▶ [EXTRACT TO READ]:
============================================================

In an article entitled “How Much Warmer Was Your City in 2019?”, the New York Times provided its online readers with an interactive graphical display that could show graphs of daily temperatures from 1981 to 2010 for more than 3500 cities. Here is the display for New York City.
Although this display presents historical temperature data, it does not actually allow historical trends in the data to be visually detected. The only temperature trends shown are seasonal variation: winter is colder than summer in New York!
This naturally leads one to consider how such historical temperature trends could be visualized. To explore this, the addScales package includes daily temperature data (highs and lows) for New York, San Francisco, and Chicago, downloaded from the National Climate Data Center. The New York City record goes back to 1870, and that is the data set discussed here (through the end of 2019). Naturally, given the growth of the city from its relatively modest 19th century size to a 21st century megalopolis – with all the associated asphalt, concrete, buildings, air conditioners, cars, and so forth – one would expect to see a gradual warming trend (wholly apart from any possible global warming effects). So the question is: how to show this?
Note: In what follows, code that replicates that used in the
addScales
Help page examples will (mostly) be omitted
here.
Clearly, plotting averages of the daily highs and lows in sequence isn’t going to be useful. There are, apart from leap years, 365*150 = 54,750 days! A reasonable first attempt might be to simply summarize each year’s temperatures – by their median, say – and plot the 150 summaries versus time. Here’s the result.
## Loading required package: lattice
data(NYCTemps) ## load the data sets
## Extract Month and Year from DATE COLUMNS
NYC <-within(NYCTemps, {
Daily <- .5*(TMAX + TMIN)
Month <- factor(months(as.Date(DATE)), levels = month.name)
Year <- as.numeric(substring(DATE,1,4))
})
## Summarize by median yearly temperature
yearly <- aggregate(Daily ~ Year, data = NYC, FUN = median)
## Plot, overlaying a smooth 'loess' trend curve
trellis.par.set(plot.symbol = list(col = "darkblue"),
plot.line = list(col = "darkblue"))
xyplot(Daily ~ Year, data = yearly,
type = c("l","g"),
col = "darkblue",
panel = function(x,y,...){
panel.xyplot(x,y,...)

============================================================

▶ [DATA BELOW]:
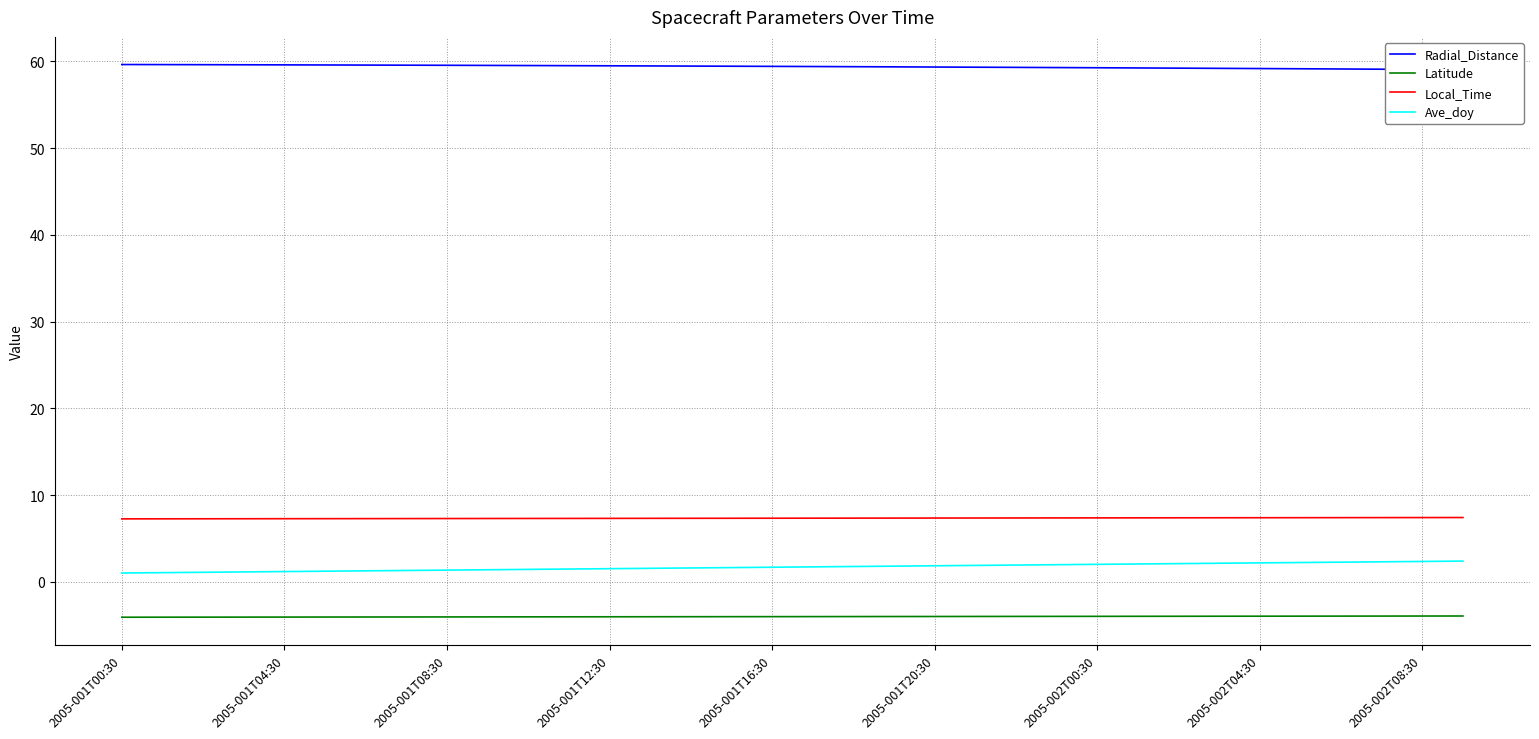

At 26, list the series in order from largest to smallest.

Radial_Distance, Local_Time, Ave_doy, Latitude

============================================================

▶ [TASK ITEM]:
Answer these questions from the article on New York City temperatures above.
(a) How many cities could the New York Times interactive display show graphs for?
(b) To what year does the New York City temperature record go back?
(c) What statistic is used to summarize each year's temperatures in the first attempt?

▶ [RESULT OF THE TASK]:
(a) More than 3500 cities.
(b) 1870.
(c) The median.